"Mama siapkan kopi Toraja dan Jalangkote ya. Ayo dihabiskan!" serunya.
Saya hirup kopi yang biasanya jarang saya minum lalu menyantap Jalangkote, pastel khas Sulawesi Selatan  yang asapnya masih mengepul dari dalam belahan yang tercabik oleh tangan saya.
"Aduh...enak sekali!"
Mereka berdua tersenyum.
"Anak masih punya bapak dan Ibu?" tanya Mama Darma. Saya menggeleng.
"Anggaplah ini rumah sendiri.
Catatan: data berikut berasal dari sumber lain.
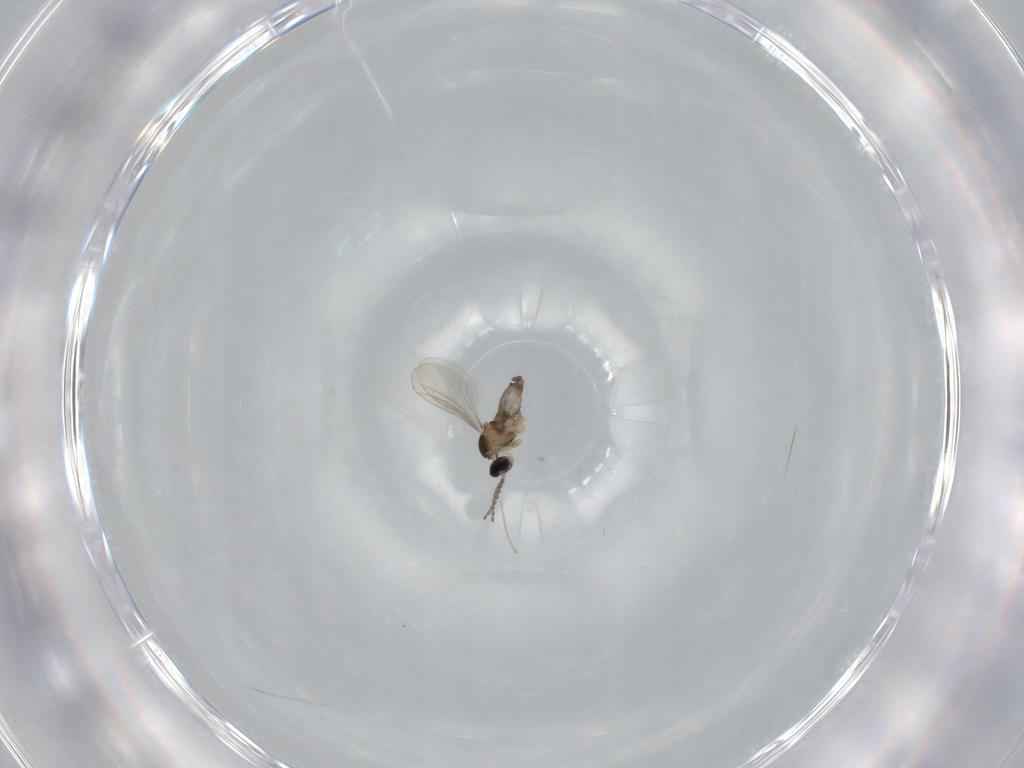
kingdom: Animalia
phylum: Arthropoda
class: Insecta
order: Diptera
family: Cecidomyiidae
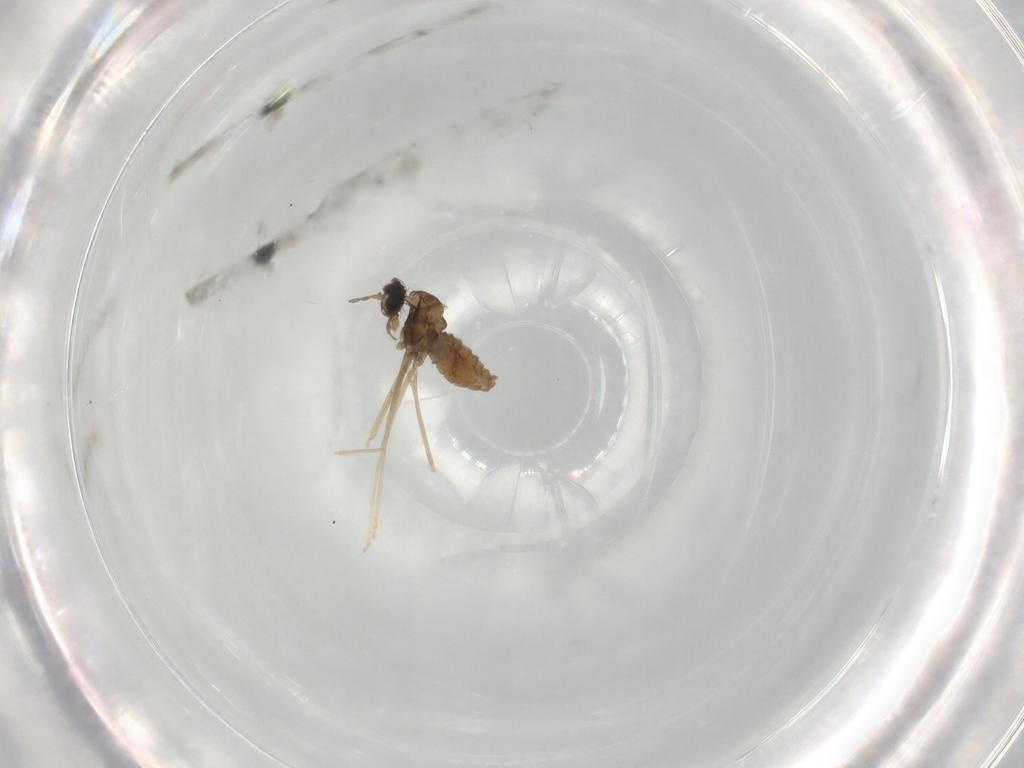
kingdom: Animalia
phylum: Arthropoda
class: Insecta
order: Diptera
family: Cecidomyiidae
Kelak siapapun yang telah meminum air Danau Matano ini pasti akan kembali lagi kesini, datanglah lagi kemari!" mereka tertawa.
Dua orang pasangan yang merindukan anak-anaknya dan saya yang kehilangan kedua orang tua sejak lama diatur oleh Allah bertemu diatas danau yang indah di negeri yang kaya akan sumber mineral.
"Saya sudah minum air kopi ini. Air Danau Matano, apakah itu artinya saya akan kembali?" tanya saya diakhir kunjungan. Dua sosok tua itu tak bisa memastikan.
"Jika memang itu terjadi, datanglah kerumah ini!"
Tiba-tiba saya teringat bapak ibu, yang terbaring di Barzah menanti doa kami anak-anaknya. Setiap menit, setiap jam, setiap saat. Seperti Mama Darma yng setiap hari berharap kabar dari anak-anaknya di dunia nyata.
Damai di Barzah ya bapak!, doa untukmu ya Ibu!. Selamat Hari Ibu.